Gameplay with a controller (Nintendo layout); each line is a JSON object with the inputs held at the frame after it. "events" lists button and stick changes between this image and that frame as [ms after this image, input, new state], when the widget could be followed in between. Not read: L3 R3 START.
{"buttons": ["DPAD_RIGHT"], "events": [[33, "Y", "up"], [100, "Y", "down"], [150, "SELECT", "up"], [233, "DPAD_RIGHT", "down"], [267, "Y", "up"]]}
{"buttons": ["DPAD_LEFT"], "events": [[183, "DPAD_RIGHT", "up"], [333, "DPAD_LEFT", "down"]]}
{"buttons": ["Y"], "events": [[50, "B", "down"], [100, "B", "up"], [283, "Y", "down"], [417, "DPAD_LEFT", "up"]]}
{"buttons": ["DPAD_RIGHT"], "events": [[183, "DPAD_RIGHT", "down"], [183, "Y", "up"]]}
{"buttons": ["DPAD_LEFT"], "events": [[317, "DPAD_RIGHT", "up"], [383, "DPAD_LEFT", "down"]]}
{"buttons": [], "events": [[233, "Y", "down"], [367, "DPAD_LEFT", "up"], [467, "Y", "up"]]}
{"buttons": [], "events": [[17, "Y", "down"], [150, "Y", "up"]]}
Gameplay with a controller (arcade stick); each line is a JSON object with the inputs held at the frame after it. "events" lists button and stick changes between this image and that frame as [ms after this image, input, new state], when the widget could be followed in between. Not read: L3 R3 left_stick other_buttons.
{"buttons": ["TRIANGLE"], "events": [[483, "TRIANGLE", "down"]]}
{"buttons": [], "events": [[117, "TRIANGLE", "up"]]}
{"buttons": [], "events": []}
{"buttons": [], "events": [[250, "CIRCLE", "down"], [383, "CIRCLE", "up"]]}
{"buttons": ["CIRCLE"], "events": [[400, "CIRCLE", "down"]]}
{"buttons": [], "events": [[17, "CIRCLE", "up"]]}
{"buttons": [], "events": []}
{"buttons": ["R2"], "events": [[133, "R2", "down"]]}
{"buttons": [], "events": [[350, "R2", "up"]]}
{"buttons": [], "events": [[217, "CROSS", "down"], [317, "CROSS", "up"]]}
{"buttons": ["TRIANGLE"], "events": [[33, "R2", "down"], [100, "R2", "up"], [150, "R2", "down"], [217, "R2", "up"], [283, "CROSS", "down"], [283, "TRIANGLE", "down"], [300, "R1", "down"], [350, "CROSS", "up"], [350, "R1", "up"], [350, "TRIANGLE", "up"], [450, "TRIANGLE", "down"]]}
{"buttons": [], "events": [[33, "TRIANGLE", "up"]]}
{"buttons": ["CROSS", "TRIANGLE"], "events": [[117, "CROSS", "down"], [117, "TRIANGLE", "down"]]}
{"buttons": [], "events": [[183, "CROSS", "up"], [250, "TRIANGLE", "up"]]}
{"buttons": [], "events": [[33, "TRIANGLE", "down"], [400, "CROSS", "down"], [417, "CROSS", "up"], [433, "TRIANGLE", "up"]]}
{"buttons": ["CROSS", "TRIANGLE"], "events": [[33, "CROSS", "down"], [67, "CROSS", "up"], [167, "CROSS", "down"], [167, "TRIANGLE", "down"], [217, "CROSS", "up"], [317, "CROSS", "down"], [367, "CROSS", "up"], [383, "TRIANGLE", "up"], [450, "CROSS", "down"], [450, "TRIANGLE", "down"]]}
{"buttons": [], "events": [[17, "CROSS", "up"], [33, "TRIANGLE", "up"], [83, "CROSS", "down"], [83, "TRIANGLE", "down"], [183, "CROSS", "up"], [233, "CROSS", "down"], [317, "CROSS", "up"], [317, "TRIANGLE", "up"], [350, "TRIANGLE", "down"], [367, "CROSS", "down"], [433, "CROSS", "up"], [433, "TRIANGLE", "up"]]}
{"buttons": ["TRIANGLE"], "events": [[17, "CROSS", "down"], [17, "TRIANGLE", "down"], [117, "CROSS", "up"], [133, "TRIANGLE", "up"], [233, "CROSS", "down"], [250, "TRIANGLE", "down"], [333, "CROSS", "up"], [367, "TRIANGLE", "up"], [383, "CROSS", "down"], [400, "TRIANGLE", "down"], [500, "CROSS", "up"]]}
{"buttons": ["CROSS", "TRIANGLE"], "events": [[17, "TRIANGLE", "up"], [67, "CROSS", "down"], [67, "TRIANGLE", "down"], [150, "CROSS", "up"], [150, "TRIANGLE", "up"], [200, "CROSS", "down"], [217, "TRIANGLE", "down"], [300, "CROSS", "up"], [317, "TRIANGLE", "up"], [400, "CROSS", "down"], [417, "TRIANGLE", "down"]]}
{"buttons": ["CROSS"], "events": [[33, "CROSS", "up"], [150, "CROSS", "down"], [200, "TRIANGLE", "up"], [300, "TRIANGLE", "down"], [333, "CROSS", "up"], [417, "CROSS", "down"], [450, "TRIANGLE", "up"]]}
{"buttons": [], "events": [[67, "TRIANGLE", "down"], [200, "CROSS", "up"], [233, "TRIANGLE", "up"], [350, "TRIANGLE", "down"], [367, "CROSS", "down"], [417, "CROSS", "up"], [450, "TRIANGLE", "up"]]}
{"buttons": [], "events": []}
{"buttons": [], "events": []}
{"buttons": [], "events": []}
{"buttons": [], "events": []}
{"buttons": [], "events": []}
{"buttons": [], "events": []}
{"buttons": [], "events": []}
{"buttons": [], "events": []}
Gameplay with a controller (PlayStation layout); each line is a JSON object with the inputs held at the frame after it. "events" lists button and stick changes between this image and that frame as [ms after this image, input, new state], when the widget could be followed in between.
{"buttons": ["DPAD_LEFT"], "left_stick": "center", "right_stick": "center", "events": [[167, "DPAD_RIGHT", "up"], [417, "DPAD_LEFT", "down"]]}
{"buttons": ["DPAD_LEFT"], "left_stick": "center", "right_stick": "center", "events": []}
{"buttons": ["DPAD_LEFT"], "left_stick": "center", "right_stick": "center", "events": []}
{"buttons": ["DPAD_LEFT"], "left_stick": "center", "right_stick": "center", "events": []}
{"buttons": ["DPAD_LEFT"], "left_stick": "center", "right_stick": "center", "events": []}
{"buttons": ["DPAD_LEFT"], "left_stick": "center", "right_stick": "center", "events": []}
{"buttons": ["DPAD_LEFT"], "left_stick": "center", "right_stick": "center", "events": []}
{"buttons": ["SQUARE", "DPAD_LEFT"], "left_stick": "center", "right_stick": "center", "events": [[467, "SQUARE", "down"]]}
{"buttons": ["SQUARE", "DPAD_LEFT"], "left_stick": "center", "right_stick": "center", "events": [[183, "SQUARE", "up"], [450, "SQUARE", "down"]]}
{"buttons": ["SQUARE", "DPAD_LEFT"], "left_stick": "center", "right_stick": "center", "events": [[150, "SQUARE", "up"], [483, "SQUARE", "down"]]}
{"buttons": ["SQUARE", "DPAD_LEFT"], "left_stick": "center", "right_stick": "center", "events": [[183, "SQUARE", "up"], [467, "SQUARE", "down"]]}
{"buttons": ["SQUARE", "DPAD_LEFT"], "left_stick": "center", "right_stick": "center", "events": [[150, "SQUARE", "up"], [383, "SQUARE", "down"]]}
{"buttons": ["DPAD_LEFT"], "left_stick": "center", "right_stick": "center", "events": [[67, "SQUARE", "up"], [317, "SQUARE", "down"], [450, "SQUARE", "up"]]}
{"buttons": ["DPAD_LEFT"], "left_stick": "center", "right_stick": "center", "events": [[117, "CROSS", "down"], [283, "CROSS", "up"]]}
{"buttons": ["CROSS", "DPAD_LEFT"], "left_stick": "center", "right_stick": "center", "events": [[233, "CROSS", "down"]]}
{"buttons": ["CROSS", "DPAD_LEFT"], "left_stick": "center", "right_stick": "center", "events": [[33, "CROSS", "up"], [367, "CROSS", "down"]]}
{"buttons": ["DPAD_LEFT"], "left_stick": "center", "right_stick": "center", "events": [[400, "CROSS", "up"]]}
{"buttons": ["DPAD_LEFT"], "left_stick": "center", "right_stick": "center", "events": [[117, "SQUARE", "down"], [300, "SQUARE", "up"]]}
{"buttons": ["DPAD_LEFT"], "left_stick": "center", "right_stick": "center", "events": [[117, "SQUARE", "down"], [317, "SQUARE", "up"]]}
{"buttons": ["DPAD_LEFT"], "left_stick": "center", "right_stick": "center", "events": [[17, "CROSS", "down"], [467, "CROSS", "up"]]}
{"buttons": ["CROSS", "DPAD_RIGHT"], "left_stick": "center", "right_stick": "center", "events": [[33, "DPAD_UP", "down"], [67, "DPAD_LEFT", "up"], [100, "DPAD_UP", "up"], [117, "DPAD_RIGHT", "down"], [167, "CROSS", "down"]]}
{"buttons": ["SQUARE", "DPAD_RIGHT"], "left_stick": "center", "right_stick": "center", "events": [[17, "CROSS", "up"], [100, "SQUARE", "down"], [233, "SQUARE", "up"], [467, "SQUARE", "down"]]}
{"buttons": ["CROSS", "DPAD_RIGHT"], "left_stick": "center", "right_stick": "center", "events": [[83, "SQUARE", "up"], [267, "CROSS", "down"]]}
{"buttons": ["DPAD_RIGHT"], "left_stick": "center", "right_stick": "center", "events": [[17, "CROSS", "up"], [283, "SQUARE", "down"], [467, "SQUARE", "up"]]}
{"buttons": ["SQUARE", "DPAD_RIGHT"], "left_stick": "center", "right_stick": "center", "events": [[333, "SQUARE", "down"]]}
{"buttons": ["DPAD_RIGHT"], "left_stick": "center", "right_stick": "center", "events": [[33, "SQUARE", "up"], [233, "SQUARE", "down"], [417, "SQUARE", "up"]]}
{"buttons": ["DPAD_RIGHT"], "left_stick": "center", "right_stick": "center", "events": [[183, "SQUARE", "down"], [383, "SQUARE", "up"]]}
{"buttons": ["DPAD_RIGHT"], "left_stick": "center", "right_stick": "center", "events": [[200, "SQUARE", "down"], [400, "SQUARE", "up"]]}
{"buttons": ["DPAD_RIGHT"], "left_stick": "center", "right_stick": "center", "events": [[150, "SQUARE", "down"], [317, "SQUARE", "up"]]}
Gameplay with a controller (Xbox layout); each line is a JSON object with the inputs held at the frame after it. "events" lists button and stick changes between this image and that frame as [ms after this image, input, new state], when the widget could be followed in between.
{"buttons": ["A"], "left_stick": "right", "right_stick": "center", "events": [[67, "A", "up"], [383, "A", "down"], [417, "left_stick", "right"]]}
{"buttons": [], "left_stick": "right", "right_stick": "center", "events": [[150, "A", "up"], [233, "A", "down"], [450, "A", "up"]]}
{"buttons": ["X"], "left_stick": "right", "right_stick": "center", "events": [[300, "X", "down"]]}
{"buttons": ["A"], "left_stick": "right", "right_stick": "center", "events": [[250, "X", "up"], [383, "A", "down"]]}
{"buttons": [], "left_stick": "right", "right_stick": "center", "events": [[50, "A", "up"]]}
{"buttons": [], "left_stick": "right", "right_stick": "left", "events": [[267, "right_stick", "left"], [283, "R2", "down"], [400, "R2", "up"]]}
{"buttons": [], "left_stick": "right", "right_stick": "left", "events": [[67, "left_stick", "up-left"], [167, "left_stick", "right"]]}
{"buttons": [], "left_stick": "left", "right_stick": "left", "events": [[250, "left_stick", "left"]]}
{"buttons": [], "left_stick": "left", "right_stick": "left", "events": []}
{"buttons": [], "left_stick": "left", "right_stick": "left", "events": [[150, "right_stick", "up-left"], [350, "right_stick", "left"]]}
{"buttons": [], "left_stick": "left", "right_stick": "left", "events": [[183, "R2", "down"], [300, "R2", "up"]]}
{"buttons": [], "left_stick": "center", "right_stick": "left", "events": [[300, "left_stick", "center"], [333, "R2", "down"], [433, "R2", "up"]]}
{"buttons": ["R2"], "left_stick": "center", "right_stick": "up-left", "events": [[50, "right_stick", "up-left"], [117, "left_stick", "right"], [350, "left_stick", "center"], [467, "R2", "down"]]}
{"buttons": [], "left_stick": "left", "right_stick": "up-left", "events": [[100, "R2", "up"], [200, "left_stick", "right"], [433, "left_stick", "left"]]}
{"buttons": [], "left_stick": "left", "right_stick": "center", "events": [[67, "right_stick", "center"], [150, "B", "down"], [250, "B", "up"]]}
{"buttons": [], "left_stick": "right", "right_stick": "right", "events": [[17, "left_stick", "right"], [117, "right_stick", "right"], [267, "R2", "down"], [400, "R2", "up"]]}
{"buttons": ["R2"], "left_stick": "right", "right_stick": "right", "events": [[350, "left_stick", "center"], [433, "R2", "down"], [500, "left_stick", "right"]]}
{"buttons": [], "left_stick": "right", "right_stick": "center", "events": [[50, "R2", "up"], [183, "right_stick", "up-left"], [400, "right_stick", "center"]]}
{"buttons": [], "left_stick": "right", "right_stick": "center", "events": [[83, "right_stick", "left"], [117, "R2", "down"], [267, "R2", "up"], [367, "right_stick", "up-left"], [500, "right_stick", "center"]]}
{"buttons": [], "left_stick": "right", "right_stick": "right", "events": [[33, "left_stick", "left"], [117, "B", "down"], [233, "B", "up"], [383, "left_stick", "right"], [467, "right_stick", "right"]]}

_ _ _

- Task item -
Check every line of the data, and copy the ones that contain "CIRCLE".

- Result -
{"buttons": [], "events": [[250, "CIRCLE", "down"], [383, "CIRCLE", "up"]]}
{"buttons": ["CIRCLE"], "events": [[400, "CIRCLE", "down"]]}
{"buttons": [], "events": [[17, "CIRCLE", "up"]]}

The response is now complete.